FUORI CONCORSO
BERLINALE
Ogni cosa nel cinema di Wenders passa dai paesaggi. Se il suo coevo Herzog nei paesaggi ci penetra per combatterli, per mettere i suoi personaggi in una lotta folle contro una natura che non gli risponde ma lo stesso gli si oppone, come una forza superiore, Wenders invece i luoghi li attraversa e ogni volta quello che questi luoghi rappresentano si riflette nelle persone. C'è un senso di concordanza fortissimo tra lo sfondo e il primo piano nei suoi film, come se inevitabilmente i luoghi mutassero assecondando l'umanità e le vicende che ospitano.
Per questo al suo primo vero melodramma intimista, dopo più di 50 film, centra subito il segno, nonostante sia reduce da uno dei periodi peggiori della sua carriera di finzione.
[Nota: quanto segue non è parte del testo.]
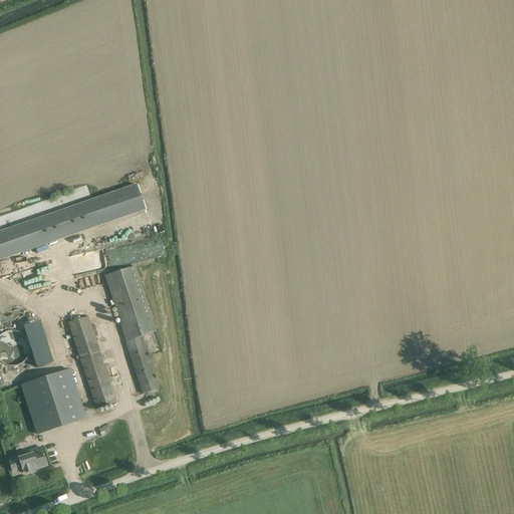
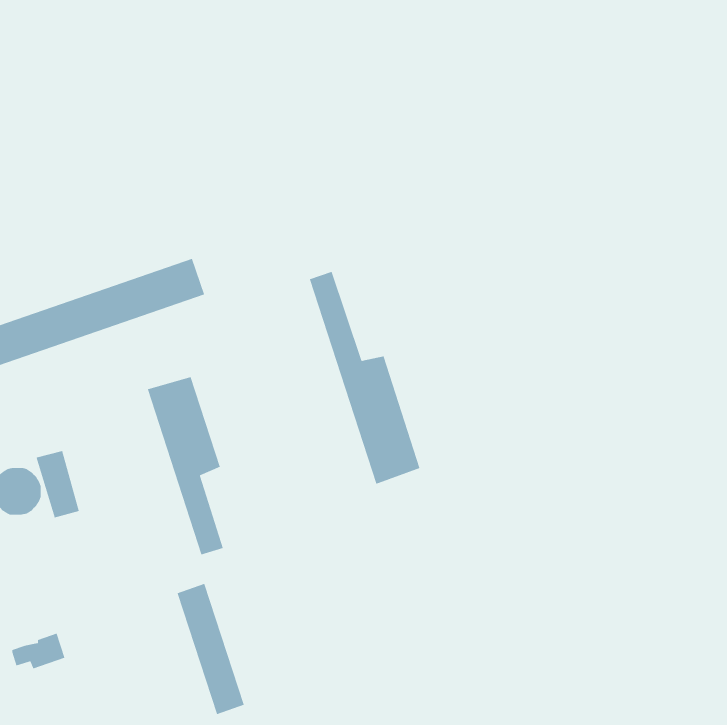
building: none -> [309,271,420,485]
building: [67,314,115,408] -> [176,583,245,715]
building: [21,367,84,433] -> none

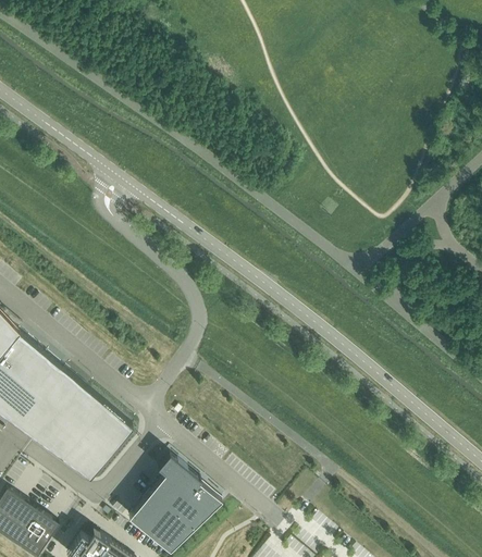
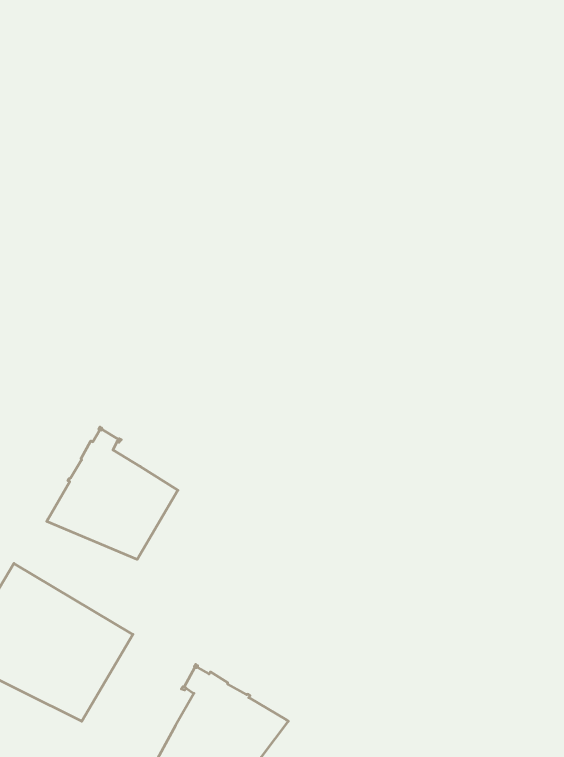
building: none -> [47,427,178,559]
Nella storia di un uomo che per errore investe il figlio di una donna che non conosce e passa 17 anni, vedendo poco se non per niente la donna e il suo altro figlio sopravvissuto, convivendo separatamente da lei con questa perdita, c'è una ricerca metodica dello struggimento a partire dall'artificio che rivela l'incidente dilatando il tempo di scoperta con una camminata che, inizialmente sembra un modo per aumentare la portata emotiva della scena ma in seguito si rivela un dettaglio sentimentale più volte ripreso e sfruttato.
Tra freddo e caldo, neve all'esterno e interni bollenti di colori saturi, ombre accoglienti, zanzare onnipresenti (fino a che non vengono uccise in una metafora smaccata) e estati dalla splendida luce, Wenders sembra tentare un'impresa da Linklater: gettare una luce di inusitata chiarezza su un arco di tempo grandissimo (i 17 anni che seguono l'incidente) raccontato nel suo svolgersi. Il tempo nel suo agire, nel suo influenzare le persone e nell'impatto narrativo che ha. Sappiamo che il tempo sta passando, i protagonisti non si vedono, vivono vite parallele e li seguiamo entrambi. Sappiamo che non dimenticano e che in una certa maniera lo scorrere degli anni ha un effetto su di loro anche se non lo comprendiamo benissimo fino alla fine.
A metterci sulle piste inferenziali migliori sono per l'appunto gli sfondi, le città e le campagne, le nevi e i caminetti accesi che parlano meglio d'ogni altra cosa del genere cui il film vuole appartenere. Anche più della recitazione sempre sussurrata degli attori (tra tutti l'espediente più banale e fastidioso).
Il merito va ovviamente condiviso con Benoit Debie, il direttore della fotografia senza paura già sodale di Gaspar Noè nei suoi deliri al neon e di Harmony Korine per il fluo di Spring Breakers (altro film che si esprime al 50% con la fotografia satura di giorno e fosforescente di notte), e con Jospehine e Alain Derobe, i migliori stereografi d'Europa. Every Thing Will Be Fine è infatti un film in 3D, quel film d'autore drammatico in 3D che si era sempre ventilato come una possibilità nel futuro quando la terza dimensione veniva spinta dai grandi studi di produzione. Già al fianco di Wenders dai tempi di Il volo (il corto) e Pina 3D, i due lavorano con molta discrezione, evitando gli eccessi di Pina ma cercando realmente di cambiare l'immagine su cui lavorano.
Il risultato non è sempre fondamentale ma di certo ammirabile. In un film che fa dei paesaggi esteriori la miglior rappresentazione dei paesaggi interiori poterne gestire anche la distanza dal primo piano è un'idea formidabile.